Remember how the University of Missouri Press decided to "modernize" itself last spring by laying off the entire staff and replacing it with a group of grad students led by an English professor? Well, to hell with that. Maybe the Press wasn't so broken after all.
Well, OK, maybe the threats of legal action helped change their minds a little, too.
Clair Willcox, the editor-in-chief whose layoff inspired a vigorous social media campaign among Missouri Press authors, many of whom he had edited, has his job back, the university announced this morning. Willcox has taken possession of his office again and is calling up authors with the good news.
"We're very excited to have Clair returning to the press as we move forward with this transition," Mizzou provost Brian Foster said in a statement. "He will provide continuity and help maintain the foundation that the press has built throughout its strong history. This is an important step in getting the press fully up to speed in the new campus environment."
Willcox's main task now will be repairing the damage that the events of the past five months have done to the Press's reputation, and to the Press itself. Currently, the Press lacks editors (aside from Willcox), a director and a catalog for next year. In addition, 58 authors have demanded the reversion of rights to 138 titles. Several of them have begun negotiations to take their work to other university presses. It's a mess Willcox will have to sort out.
Nonetheless, says Ned Stuckey-French, co-creator of the Save the University of Missouri Press petition and Facebook page, "It's a really good victory. I had to be scraped off the ceiling."
The battle began five months ago , just before Memorial Day, when system president Tim Wolfe abruptly announced that the Press was to be shut down in late June, at the end of the fiscal year. These are tough times and the university needed to start saving money, namely the $400,000 subsidy it gave the Press each year. (Although it did give the athletic department $2.6 million.) The news was a surprise to everyone, including the ten Press employees who'd had no inkling their jobs were in danger.
The announcement was met by fury and outrage among scholars and other people who care about university presses. Led by Stuckey-French, a professor at Florida State and a Missouri author, and Bruce Joshua Miller, a book sales representative out of Chicago, they began circulating an online petition that would eventually collect 5,300 signatures and set up a Facebook page.
A month and a half later, Wolfe announced that, ha ha, he'd just been kidding. The Press would go on. But it would be placed under the control of the Mizzou campus and the current staff would still be laid off. Instead the Press would become a "teaching press," run by English professor Speer Morgan and a team of grad students.
Though Morgan had been the editor of the Missouri Review literary magazine for several years, he had no experience in book publishing. But it was OK! He'd talked to people who ran other presses! Not scholarly presses, it was true, but some of them were subsidized by universities and they all published actual books! There was no need for Clair Willcox, who became the first Press employee to lose his job.

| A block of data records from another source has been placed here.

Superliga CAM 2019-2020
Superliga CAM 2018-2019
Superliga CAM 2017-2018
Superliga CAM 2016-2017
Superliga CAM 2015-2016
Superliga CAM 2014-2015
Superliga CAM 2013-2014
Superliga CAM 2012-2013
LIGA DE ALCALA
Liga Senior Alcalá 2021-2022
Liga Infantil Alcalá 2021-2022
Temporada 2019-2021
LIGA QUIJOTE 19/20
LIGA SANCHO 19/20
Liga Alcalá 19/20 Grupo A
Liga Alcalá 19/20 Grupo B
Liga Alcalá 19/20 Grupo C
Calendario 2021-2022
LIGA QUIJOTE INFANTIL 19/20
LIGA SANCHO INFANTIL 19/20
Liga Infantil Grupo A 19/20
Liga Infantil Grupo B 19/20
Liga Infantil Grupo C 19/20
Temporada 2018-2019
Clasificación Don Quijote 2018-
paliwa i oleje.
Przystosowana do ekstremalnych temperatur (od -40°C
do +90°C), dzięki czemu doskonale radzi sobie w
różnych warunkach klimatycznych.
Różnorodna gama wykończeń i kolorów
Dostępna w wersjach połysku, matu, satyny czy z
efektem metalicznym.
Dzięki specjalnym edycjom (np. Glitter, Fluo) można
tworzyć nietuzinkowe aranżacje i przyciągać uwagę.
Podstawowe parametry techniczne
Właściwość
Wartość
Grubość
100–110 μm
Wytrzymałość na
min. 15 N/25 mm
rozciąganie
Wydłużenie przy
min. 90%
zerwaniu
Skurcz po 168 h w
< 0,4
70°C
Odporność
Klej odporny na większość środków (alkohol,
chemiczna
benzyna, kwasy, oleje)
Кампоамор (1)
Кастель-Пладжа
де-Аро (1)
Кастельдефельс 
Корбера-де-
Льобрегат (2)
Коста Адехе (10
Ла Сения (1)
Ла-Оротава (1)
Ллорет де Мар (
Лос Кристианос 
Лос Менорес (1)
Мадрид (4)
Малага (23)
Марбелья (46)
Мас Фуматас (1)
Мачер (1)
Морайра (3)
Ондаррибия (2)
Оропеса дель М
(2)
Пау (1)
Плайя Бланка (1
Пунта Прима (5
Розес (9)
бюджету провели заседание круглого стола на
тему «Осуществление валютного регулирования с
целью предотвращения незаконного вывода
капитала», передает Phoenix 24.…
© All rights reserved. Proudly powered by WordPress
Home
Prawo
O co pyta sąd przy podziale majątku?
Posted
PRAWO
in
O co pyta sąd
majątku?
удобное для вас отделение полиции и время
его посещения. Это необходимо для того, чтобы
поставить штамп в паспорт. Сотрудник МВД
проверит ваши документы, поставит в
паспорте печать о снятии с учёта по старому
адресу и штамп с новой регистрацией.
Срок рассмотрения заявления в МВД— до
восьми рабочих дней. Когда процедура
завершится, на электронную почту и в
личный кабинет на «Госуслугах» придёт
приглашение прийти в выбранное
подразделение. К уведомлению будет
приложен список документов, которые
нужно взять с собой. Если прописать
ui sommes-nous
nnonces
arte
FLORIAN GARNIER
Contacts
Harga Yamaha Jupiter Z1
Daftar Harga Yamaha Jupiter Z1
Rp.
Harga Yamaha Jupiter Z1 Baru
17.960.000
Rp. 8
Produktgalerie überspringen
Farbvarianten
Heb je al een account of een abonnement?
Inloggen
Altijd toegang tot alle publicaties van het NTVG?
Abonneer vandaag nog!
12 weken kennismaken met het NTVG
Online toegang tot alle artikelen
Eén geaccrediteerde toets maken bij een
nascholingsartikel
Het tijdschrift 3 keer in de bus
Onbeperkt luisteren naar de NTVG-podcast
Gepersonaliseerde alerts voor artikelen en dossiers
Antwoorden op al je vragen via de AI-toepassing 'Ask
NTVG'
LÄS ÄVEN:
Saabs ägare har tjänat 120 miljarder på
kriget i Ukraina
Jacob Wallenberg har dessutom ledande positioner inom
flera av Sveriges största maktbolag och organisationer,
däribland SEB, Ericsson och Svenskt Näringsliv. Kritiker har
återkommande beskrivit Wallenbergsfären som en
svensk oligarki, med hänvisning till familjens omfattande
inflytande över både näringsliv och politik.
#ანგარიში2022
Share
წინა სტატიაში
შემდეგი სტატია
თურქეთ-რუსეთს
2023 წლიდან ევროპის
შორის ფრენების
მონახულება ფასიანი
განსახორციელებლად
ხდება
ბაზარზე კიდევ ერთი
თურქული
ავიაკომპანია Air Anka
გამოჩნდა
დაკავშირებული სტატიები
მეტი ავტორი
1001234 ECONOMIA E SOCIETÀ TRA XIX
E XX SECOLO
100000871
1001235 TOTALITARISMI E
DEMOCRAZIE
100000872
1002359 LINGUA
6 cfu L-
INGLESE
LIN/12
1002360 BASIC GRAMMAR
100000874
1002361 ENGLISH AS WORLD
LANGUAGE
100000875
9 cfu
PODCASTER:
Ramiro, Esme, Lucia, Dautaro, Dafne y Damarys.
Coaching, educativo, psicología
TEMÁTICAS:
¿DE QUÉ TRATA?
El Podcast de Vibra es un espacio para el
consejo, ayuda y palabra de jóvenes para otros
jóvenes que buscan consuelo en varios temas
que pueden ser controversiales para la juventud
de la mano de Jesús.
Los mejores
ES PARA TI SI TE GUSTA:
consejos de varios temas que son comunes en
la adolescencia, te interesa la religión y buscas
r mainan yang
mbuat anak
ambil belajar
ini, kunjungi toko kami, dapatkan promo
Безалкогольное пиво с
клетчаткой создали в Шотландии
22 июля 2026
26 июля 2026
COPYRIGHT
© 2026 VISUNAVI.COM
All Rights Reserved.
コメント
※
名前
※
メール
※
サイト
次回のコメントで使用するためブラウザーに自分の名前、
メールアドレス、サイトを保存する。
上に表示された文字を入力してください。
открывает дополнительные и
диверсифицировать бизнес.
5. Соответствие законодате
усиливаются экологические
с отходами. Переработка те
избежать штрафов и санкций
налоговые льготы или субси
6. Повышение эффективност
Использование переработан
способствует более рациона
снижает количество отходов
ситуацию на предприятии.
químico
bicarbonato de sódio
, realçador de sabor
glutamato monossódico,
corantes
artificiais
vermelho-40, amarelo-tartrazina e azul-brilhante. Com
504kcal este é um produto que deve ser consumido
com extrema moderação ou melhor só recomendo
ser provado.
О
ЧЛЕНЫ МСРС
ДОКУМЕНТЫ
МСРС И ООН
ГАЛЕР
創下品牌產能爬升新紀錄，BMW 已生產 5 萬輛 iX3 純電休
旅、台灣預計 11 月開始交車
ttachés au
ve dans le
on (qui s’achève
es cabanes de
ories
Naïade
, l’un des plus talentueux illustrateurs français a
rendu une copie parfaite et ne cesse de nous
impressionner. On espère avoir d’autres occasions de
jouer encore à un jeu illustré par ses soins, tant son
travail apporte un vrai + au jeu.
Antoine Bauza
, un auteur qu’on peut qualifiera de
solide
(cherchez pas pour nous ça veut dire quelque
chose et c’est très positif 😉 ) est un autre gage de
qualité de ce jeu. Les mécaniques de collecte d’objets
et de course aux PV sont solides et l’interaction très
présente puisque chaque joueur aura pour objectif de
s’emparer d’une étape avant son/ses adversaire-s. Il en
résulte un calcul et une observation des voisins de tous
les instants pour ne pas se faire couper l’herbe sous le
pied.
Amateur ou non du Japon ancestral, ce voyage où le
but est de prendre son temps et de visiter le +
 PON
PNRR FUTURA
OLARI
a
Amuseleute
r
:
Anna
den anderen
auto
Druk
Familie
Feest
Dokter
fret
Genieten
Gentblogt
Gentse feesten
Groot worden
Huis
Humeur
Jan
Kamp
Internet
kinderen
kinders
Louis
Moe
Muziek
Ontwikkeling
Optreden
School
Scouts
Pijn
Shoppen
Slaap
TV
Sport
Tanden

The announcement infuriated Press authors, many of whom had worked with and admired Willcox, and who also feared what the damage to the Press's reputation would do for classroom sales, their main source of revenue. What would the academic community think of a book published by a press run by grad students? And so 56 of them wrote letters to the university demanding the rights back to 133 books.
Several series editors, who worked for the Press on a freelance basis, resigned their positions. There were angry letters to the editor, an on-campus protest and even a shout-out of support by Lucinda Williams during a concert. (Williams' father, Miller Williams, had been director of the University of Arkansas Press.)
By the end of August, the university had backed down, sort of, after the Columbia Tribune published a series of e-mails that showed that Morgan had been talking with administrators about new plans for the Press as early as April, more than a month before Wolfe's announcement that the whole operation would be shutting down. Morgan was shunted off to another role within the university, far from the Press. A new advisory board would be formed. The administration would talk to the angry authors who still wanted their rights back. But Willcox was still out.
That was when several authors, including Donald Spivey, author of If You Were Only White: The Life of Leroy "Satchel" Paige, threatened to sue the university unless their rights reverted by October 8. This was also when at least one member of the new 21-person advisory committee, which includes a former longtime press employee and several sympathetic administrators, suggested that reinstating Willcox would be the best way to end the turmoil.
So now, as of this morning, Willcox is back. With an improved title and a raise. (Over the summer, he learned that Morgan had placed an ad for editors, promising to pay $110,000, $50,000 more than Willcox was making.) "I talked to Clair last night," says Stuckey-French. "He felt good."
The problem that started the whole mess, lack of funds, has been partially solved: The subsidy necessary to run the Press will come from both the University of Missouri system and the Mizzou campus.
"Public higher education is under such attack," Stuckey-French muses. "On average, public universities around the country have lost 22 percent of their state funding over the past four years. So they make cuts. It's a mess. But you can't be tossing aside institutions like the Press that are essential to the mission of the university."
Stuckey-French feels that he and the other Press supporters have learned some important lessons as well. He and Miller and some of the other supporters plan to start speaking at conferences that will be attended by both academics and administrators. "There's a need for people in academia and people who work for university presses to talk about what they do," he says. "It's the first line of defense. I'm sure there will be other attempts to close other university presses in the future."